Since the last post (Why you and I aren’t that different…), I’ve been thinking a lot about  the “dietary” changes I’ve made.  God knows in the beginning they were far and few between…and started off ever so s.l.o.w.l.y…

The point is they did begin.  Perhaps the slowness of the changes, was part of the success of my plan (…ha!  Like I had a plan! 🙂 ).  I can see now, that had I started with the end in mind, I may have been a tad bit overwhelmed, and a tad bit under qualified to jump right from one end to the other.

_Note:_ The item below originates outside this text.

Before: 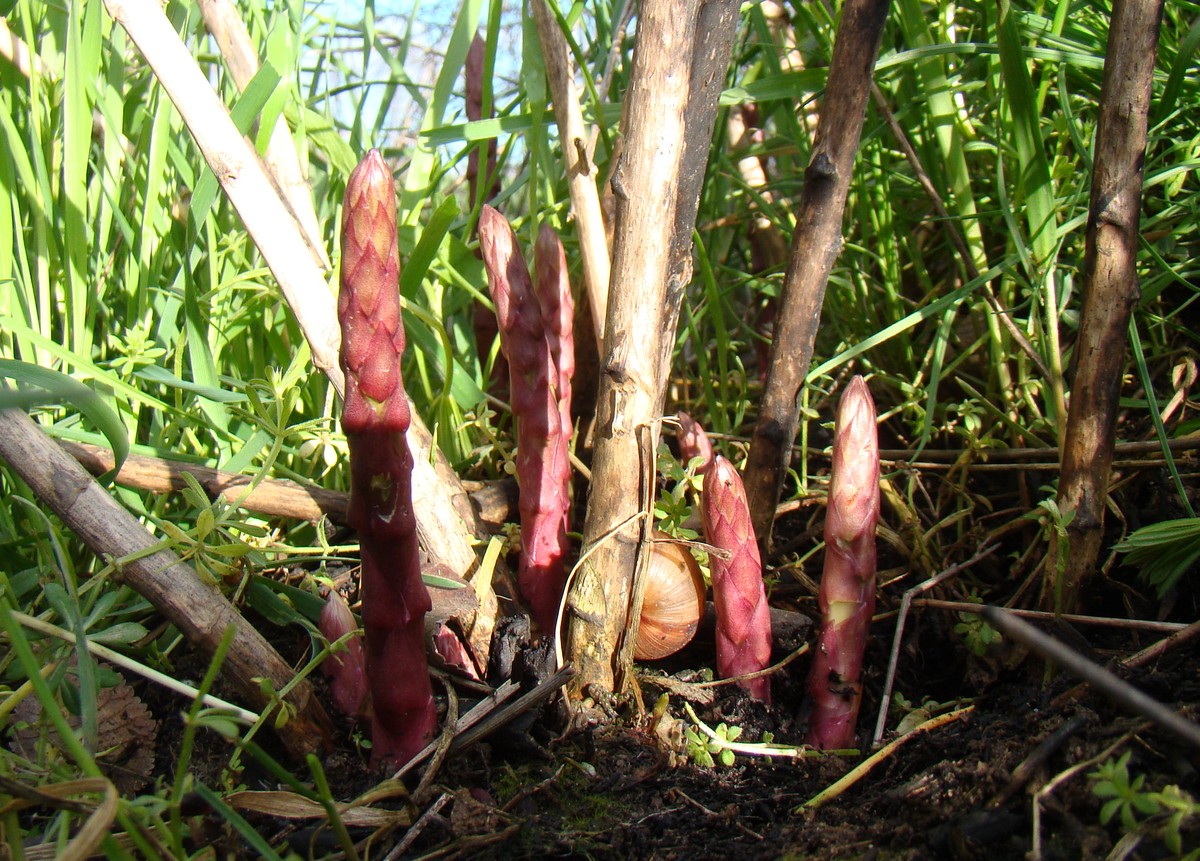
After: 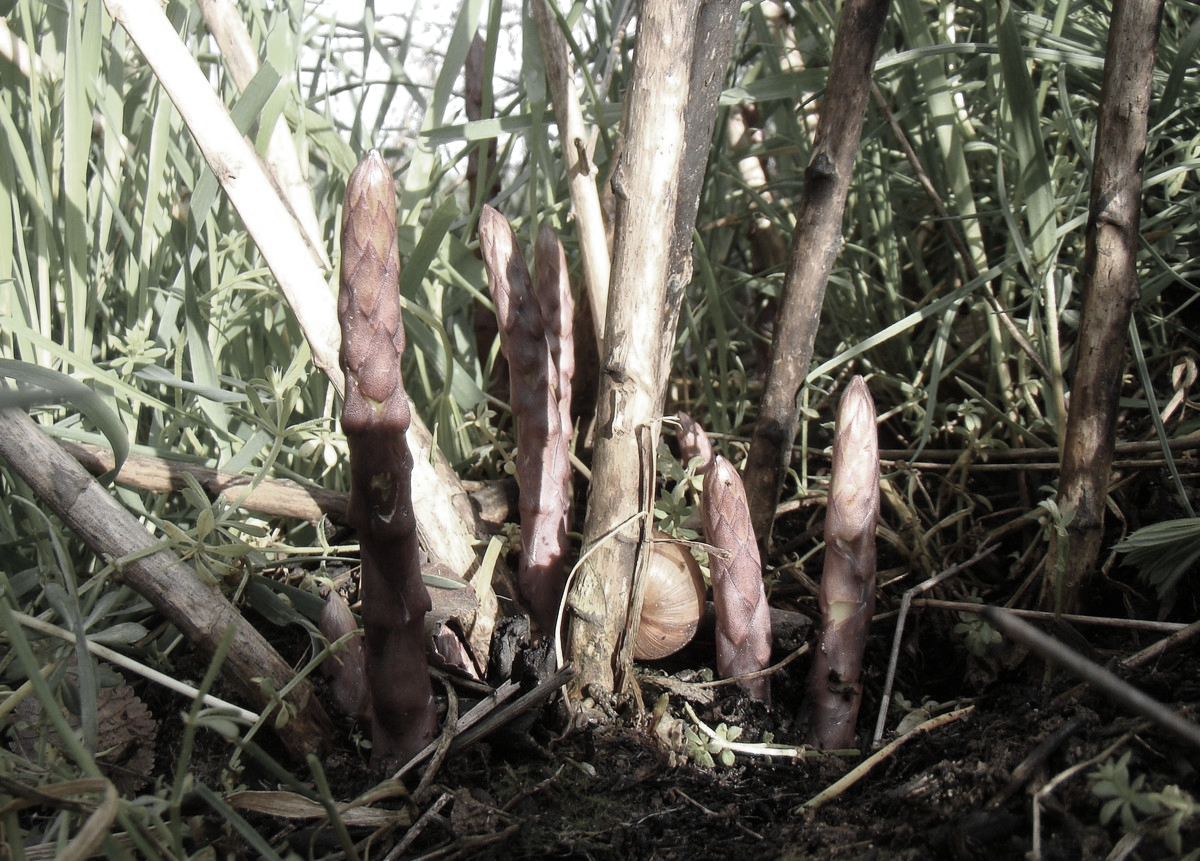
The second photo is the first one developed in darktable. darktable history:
color zones: curves: ch0 [(0, 0.613) (0.01, 0.613) (0.245, 0.448) (0.498, 0.529) (0.642, 0.665) (0.879, 0.777) (0.99, 0.613)]; ch1 [(0, 0.035) (0.121, 0.189) (0.259, 0.197) (0.415, 0.061) (0.589, 0.022) (0.732, 0.022) (0.857, 0.026) (0.991, 0.053)]
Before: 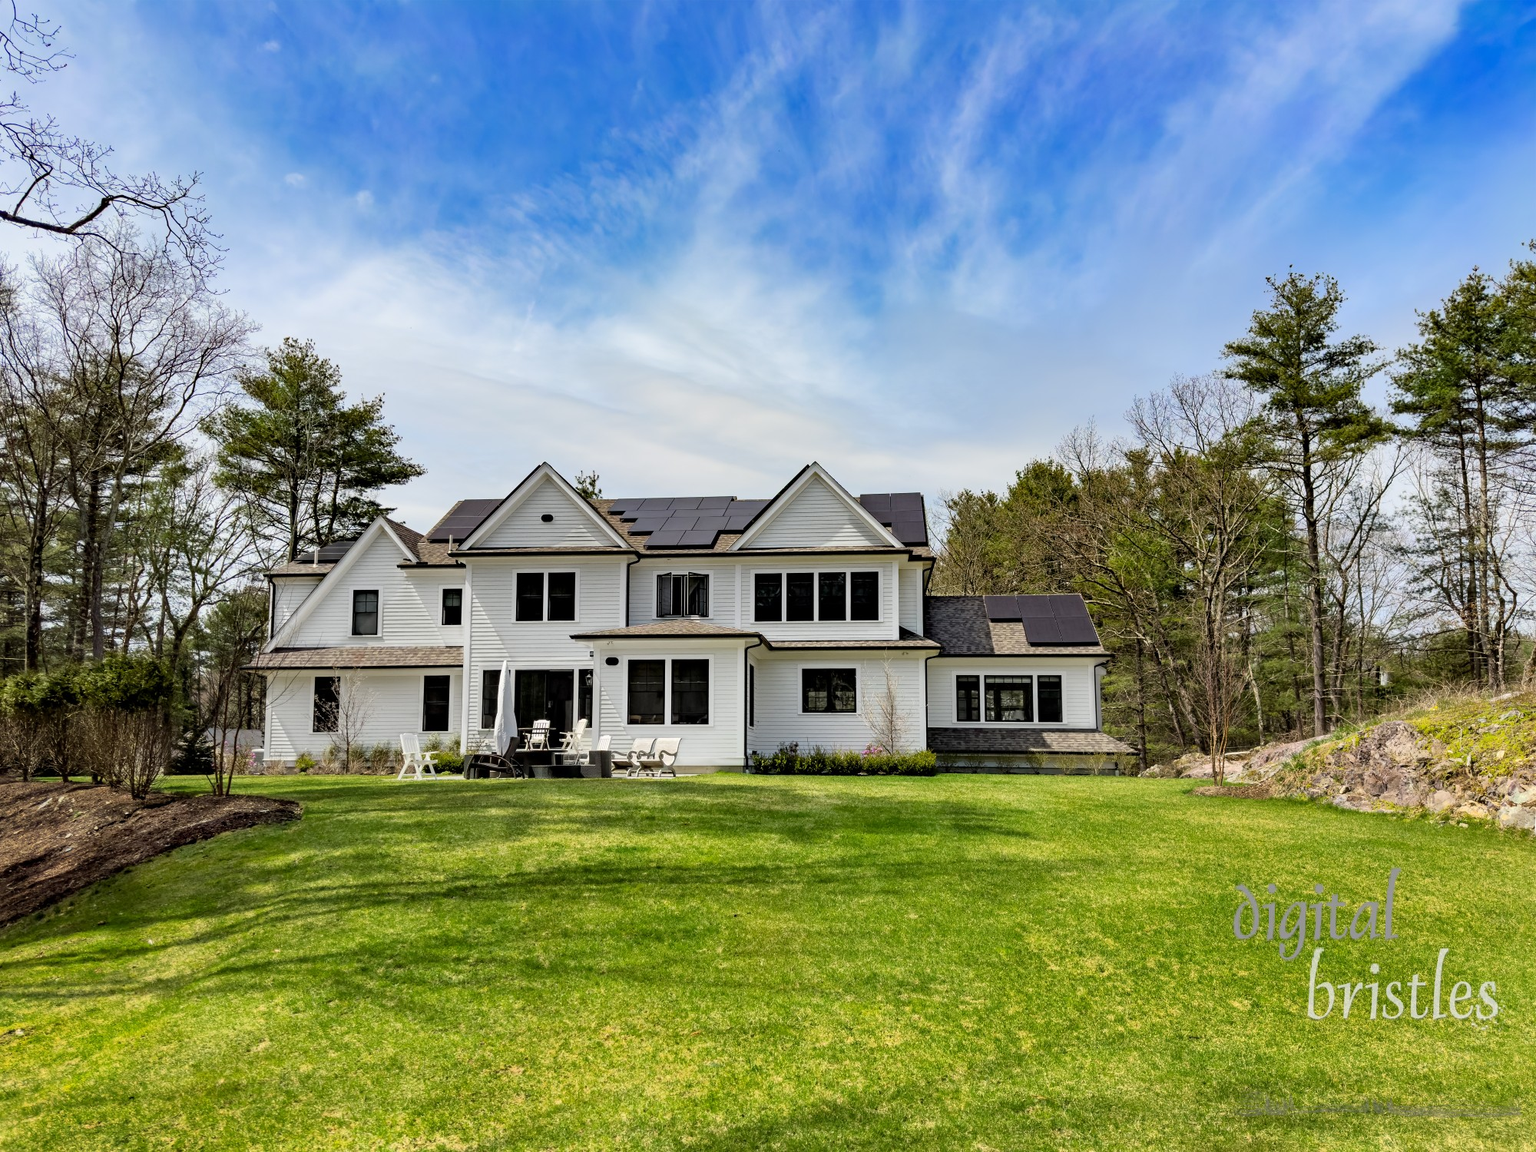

Where does that leave you?

Are you at the beginning of your whole food journey? the middle? the end?
Where do you start?

You start by making one small change at a time.  You journey by educating yourself, your spouse and your children.  You end by sharing what you know–’cause if you are nearing the end, you’ll know just how much better you feel, just how empowered you are, and just how much of a difference one small change can make.

5 Small Changes You Can Make Right Now

  1. decide (I know that sounds dorky…but you have to really decide and commit before it will ever work.  So decide today!)
  2. start reading labels (at first, I just read the sodium content, sugar content and the list of ingredients…I wanted to familiarize myself with what should and what should not be in something)
  3. commit to eating whole foods, choosing products you’d like to change one at a time–(like butter vs. margarine and cheese vs. cheese whiz)
  4. eat more vegetables and fruits
  5. commit to spending more time in the kitchen and learn some basic scratch cooking recipes…like muffins, salad dressing like the one below. (cooking from scratch is the easiest way to  eliminate a lot of the unwanted additives and preservatives from your diet)

~~This recipe makes a great vegetarian meal or a BBQ side dish!  You can even make enough for a week of lunches, as it will keep for a few days in the fridge!

 wheat berry saladWheat Berry and Spinach Salad
1 cup cooked wheat berries (you could also use quinoa, barley or rice)1 chopped tomato
1 green onion chopped
1/2 red or yellow pepper chopped
1 cup black beans

1/2 cup crumbled feta
1/4 cup cubed cheddar
Balsamic Dijon Salad dressing

Combine all of the ingredients and mix well with salad dressing.  Allow to sit at least 20 minutes. (but can sit for a day or 2…).

To serve: top a bed of baby spinach with 1/2 cup wheat berry salad and a handful of sunflower seeds. 

Balsamic Dijon Salad Dressing
1/3 cup olive oil
1/4 cup balsamic vinegar
1 generous tbsp grainy dijon mustard
S&P to taste
Whisk together until it thickens slightly and is well mixed. (this will keep for weeks in the fridge–so feel free to double or triple the recipe and save it for another day!)